We've all seen kids tune in and tune out the rest of the world, but parents are doing it too.
Researchers in Boston observed how 55 caregivers interacted with young children at fast food restaurants. Some of the adults were completely absorbed in their devices, texting, swiping and scrolling through the entire meal, ignoring the kids and worse.
“Then they found that when parents are interrupted from the activity on the device or smartphone, they tended to be a little crankier. They tended to kind of lash out at the kids and that's not fair. So I think what we're learning is that there is a really important dynamic that's changing the experience of parenthood and it's changing the experience of childhood,” said pediatrician Dr. Wendy Sue Swanson.
That's because face-to-face interactions are crucial to kids' development of language and social skills.
Dr. Swanson says that's not to say that smartphones don't have a place in good parenting.
"We can coordinate with our daycare providers, our pre-school providers. I can talk with my husband throughout the day via text re our plans for the evening picking up our children,” said Dr. Swanson. “The school can call me and get me wherever I am if my child needs me, but there's of course a sane balance we have to strike.”
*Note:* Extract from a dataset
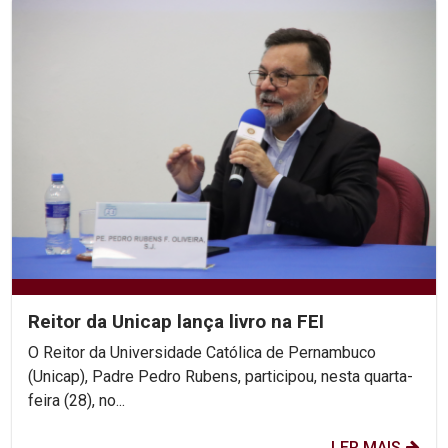
Reitor da Unicap lança livro na FEI
O Reitor da Universidade Católica de Pernambuco
(Unicap), Padre Pedro Rubens, participou, nesta quarta-
feira (28), no...
LER MAIS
In her new book, Mama Doc Medicine: Finding Calm and Confidence in Child Health, Parenting, and Work-Life Balance, Dr. Swanson recommends turning off the phone during meals and at other times.
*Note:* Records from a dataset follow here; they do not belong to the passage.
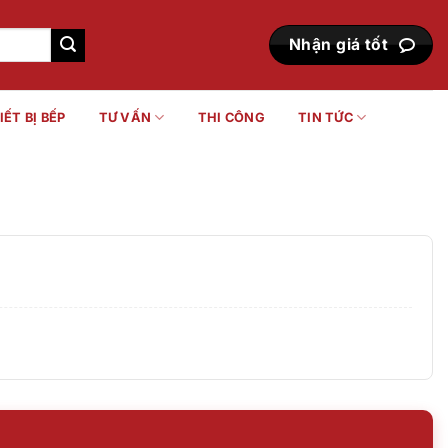
Nhận giá tốt
IẾT BỊ BẾP
TƯ VẤN
THI CÔNG
TIN TỨC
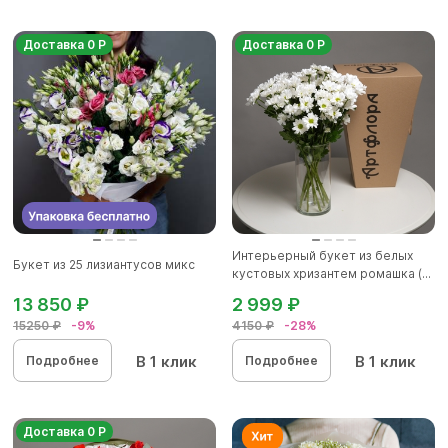
Доставка 0 Р
Доставка 0 Р
Интерьерный букет из белых
Букет из 25 лизиантусов микс
кустовых хризантем ромашка (...
13 850 ₽
2 999 ₽
15250 ₽
-9%
4150 ₽
-28%
В 1 клик
В 1 клик
Подробнее
Подробнее
Доставка 0 Р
“Take a break, re-engage in just the sounds and the milieu of your house without your devices and help your kids really learn that having some self-control and making habits of taking breaks can be a great luxury,” said Dr. Swanson.
The researchers say this study is a good reminder for even the most well-intentioned moms and dads to turn off their phones and tune in to their kids.
When the adults in the study were otherwise engaged in their mobile devices, kids either entertained themselves or acted up to get attention.